だってぃ(26)。邪魔をするな良い所だろうが。そう思ったがそれを言ったら雰囲気が今度こそぶっ壊れるので私はだってぃにまた来るねと3位のキャバ嬢スマイルを投げかけ、タクシーに転がるように乗り込んだ。タクシーの中でオナニーしてやろうかと思うくらいには悶々としていた。それはあのゴミ野郎も同じだった。


その後も店が終わる度私達は性的な戯れをするようになった。フェラチオで終わる日もあれば、ホテルで猿の如く抱かれる日もあった。射精を済ませタバコに火を付けた彼は寂しそうな顔で私にある種の告白をした。彼女と2ヶ月も性交渉していないらしい。所謂セックスレスだった。私は18年間生きてきた中でも最高級の良い気分だった。初めてマリファナを吸った時よりも断然エクスタシーを感じた。


私は今もキャバクラを続け、メンズパブに通っています。

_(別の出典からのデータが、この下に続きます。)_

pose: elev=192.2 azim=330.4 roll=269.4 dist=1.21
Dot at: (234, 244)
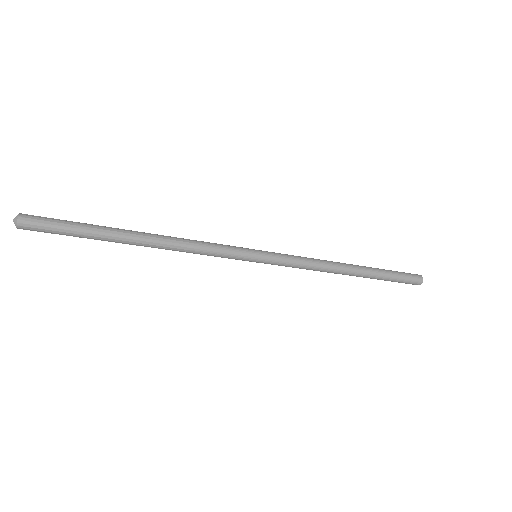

これだけ大金を使っても彼女に勝つことはなく、あのクズの時給をあげることに成功してもそれは彼女との生活費に宛てられるのです。性行しているのは私の方なのに。なんちゃってヂュポ!それを慮り早朝6時の空を見上げると瞼の下から愛液と同じ色の汁がとめどなく溢れるのです。これはきっとセックスなのでしょう。なかなか来ないLINEを待ち、私は今日もカッターを鳴らすのです。